A point noted on Twitter by Eric Walker (@JustEricWalker) was: “Don’t mention experience in [a] letter – it should be an announcement of the CV – not an edited version.”

Some property recruiters even noted that they spend little more than a minute reading covering letters, so brevity is your friend when it comes to professing suitability for the role.

What examples have really grabbed you?

With this question, we expected ripping yarns about the creativity of some individuals and the lengths they went to in order to secure a position. Perhaps good news for jobseekers, however, was that recruiters report seeing few of these, instead reporting that a simple, effective covering letter with good spelling and grammar was enough to catch their eye.

This wasn’t true for everyone, though. During our Twitter Q&A, Steven Wayne (@StevenHWayne) remembered one covering letter which proclaimed: “I CAN SELL ANYTHING ANYTIME ANYWHERE”. He added: “The English was awful but she got my attention.”

Furthermore, a passion for the job that really shines through should be enough to pique a recruiter’s interest and encourage them to read on. From there, goals was also mentioned as a jump-off point, showing not only what a person has achieved but also the areas in which they feel they’d like to move in future.

In short, all you need to do is explain why you are right for the job, using perfect grammar and syntax. Nothing, then, that needs grand ideas or budgets after all.

How should a covering letter end?

Having started at the beginning, it’s only right to bring the covering letter advice to its end with the letter’s sign off. This is arguably as important as the opening gambit as it will make the difference between a recruiter going on to read the CV or discarding it altogether.

At this point, much advice centres around thanking the person for taking the time to read your covering letter. If they’ve managed to make it all the way to the bottom, as you have here, then thank them for doing so.

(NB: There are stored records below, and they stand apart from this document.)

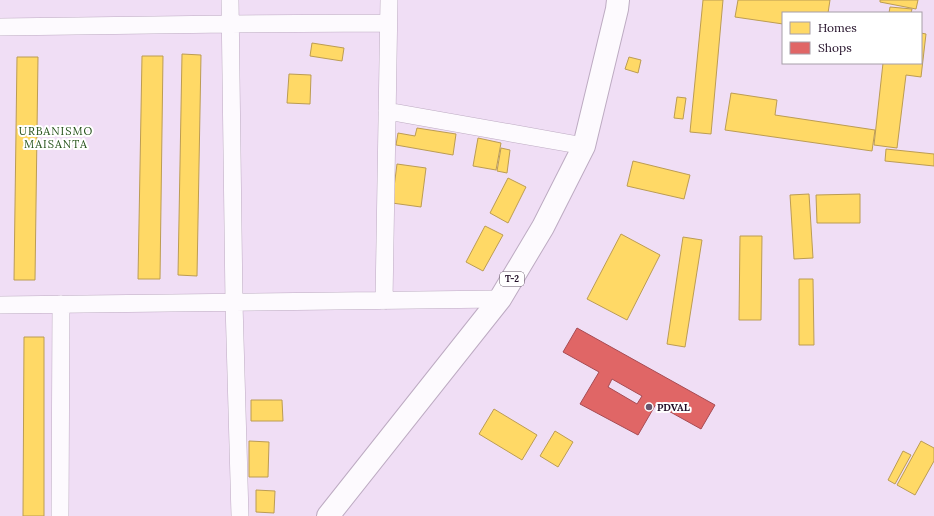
<svg xmlns="http://www.w3.org/2000/svg" width="934" height="516" viewBox="0 0 934 516" font-family="Lora,serif">
<style>
.homes{fill:#ffd966;stroke:#bc9c53}
.shops{fill:#e06666;stroke:#a74b53;fill-rule:evenodd}
.lines{fill:none;stroke-linecap:round;stroke-linejoin:round}
.minor-casing{stroke:#bdabc2;stroke-width:18}
.trunk-casing{stroke:#bdabc2;stroke-width:24}
.minor{stroke:#fdfafe;stroke-width:17}
.trunk{stroke:#fdfafe;stroke-width:22}
.poi-dot{fill:#69566e;stroke:#fff;stroke-width:1.5}
.labels{text-anchor:middle;stroke-width:4;stroke-linejoin:round;paint-order:stroke}
.shield{fill:#fff;stroke:#645667;stroke-width:1}
.shield-label{font-size:9px;font-weight:bold;fill:#210d26}
.poi-label{font-size:10px;font-weight:bold;fill:#210d26;stroke:#fff;text-anchor:start}
.neighbourhood-label{font-size:11px;letter-spacing:1px;fill:#245119;stroke:#fff}
</style>
<rect width="100%" height="100%" fill="#f0def5"/>
<!-- homes -->
<path class="homes" d="M703 0H723L711 134 690 132Z
M738 0H830L828 13H783V24L735 17Z
M880 0H918L916 9 880 2Z
M890 7 912 9 911 13H889Z
M921 33 926 34 921 77 906 75 897 148 874 145 883 63H921Z
M312 43 344 48 342 61 310 56Z
M182 54 201 55 197 276 178 275Z
M142 56H163L160 279H138Z
M17 57H38L35 280H14Z
M629 57 641 60 638 73 625 69Z
M289 74 311 75 310 104 287 103Z
M731 93 777 100 775 115 875 130 872 151 725 130Z
M677 97 686 98 683 119 674 118Z
M417 128 456 134 453 155 396 145 398 133 415 136Z
M478 138 501 143 496 170 473 166Z
M501 148 510 150 507 173 497 171Z
M886 149 934 154V166L885 161Z
M633 161 690 175 684 199 627 186Z
M397 164 426 168 421 207 392 203Z
M508 178 526 187 508 223 490 213Z
M809 194 813 258 794 259 790 195Z
M860 194V223H817L816 195Z
M485 226 503 235 483 271 466 262Z
M621 234 660 255 627 320 587 299Z
M740 236H762L761 320H739Z
M683 237 702 240 685 347 667 344Z
M799 279H813L814 345H799Z
M24 337H44V516H23Z
M251 400H282L283 421H251Z
M494 409 537 435 522 460 479 434Z
M555 431 573 442 558 467 540 456Z
M249 441 269 442 268 477H249Z
M921 441 934 448V461L915 495 897 485Z
M903 451 911 455 895 484 888 480Z
M256 490 275 491 274 513 256 512Z"/>
<!-- shops -->
<path class="shops" d="M577 328 715 405 701 429 656 404 638 435 580 404 599 372 563 352ZM612 379 642 396 637 404 608 387Z"/>
<g class="lines">
<!-- minor casing -->
<g class="minor-casing">
<path id="minor" d="M230 0 234 303 240 516
M0 27 230 24 388 23
M387 111 584 146
M384 301 389 0
M0 305 500 299
M60 516 61 304"/>
</g>
<!-- trunk casing -->
<g class="trunk-casing">
<path id="trunk" d="M328 516 500 299 543 227 584 146 617 9 618 0"/>
</g>
<!-- minor -->
<use href="#minor" class="minor"/>
<!-- trunk -->
<use href="#trunk" class="trunk"/>
</g>
<!-- markers -->
<circle class="poi-dot" cx="649" cy="407" r="4"/>
<g class="labels">
<!-- shield labels -->
<rect class="shield" x="500" y="272" width="24" height="14" rx="3"/>
<g class="shield-label">
<text x="512" y="282">T-2</text>
</g>
<!-- poi labels -->
<g class="poi-label">
<text x="657" y="411">PDVAL</text>
</g>
<!-- neighbourhood labels -->
<g class="neighbourhood-label">
<text x="56" y="135">URBANISMO<tspan x="56" dy="13">MAISANTA</tspan></text>
</g>
</g>
<!-- legend -->
<rect x="782" y="12" width="140" height="52" fill="#ffffff" stroke="#a69ea8"/>
<rect x="790" y="22" width="20" height="12" fill="#ffd966" stroke="#a69ea8"/>
<text x="818" y="32" font-size="12" fill="#210d26">Homes</text>
<rect x="790" y="42" width="20" height="12" fill="#e06666" stroke="#a69ea8"/>
<text x="818" y="52" font-size="12" fill="#210d26">Shops</text>
</svg>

A closing statement is also the time to provide the recruiter with details of how they should get in touch, should they need to. Email addresses are acceptable, but it’s also wise to put down a telephone number on which you can be reached, should they have a quick question that needs to be answered.

The worst thing that can be done here is to provide times or dates when a candidate will not be available. This only gives the impression they are too busy for the job and don’t care for it as much as their cover letter may have otherwise attested.

Now is also the chance to sign off with a small call to action. In this sense it would be a reason for them to press on with reading the CV or calling you in for an interview. Grabbing a recruiter’s attention should ensure you end leaving them wanting more, not grateful it’s finally over.

So in summary, cover letters should be short and to the point, detailing an individual’s work history but without going into the minutiae. A couple of paragraphs or anything that can be read in under two minutes should suffice. Open with the recipient’s name but only if you are certain of it, otherwise it’s best not to gamble. Then, to close, offer a chance for the recruiter to get back in touch should they need to.

Easy, when you know how. Happy job hunting!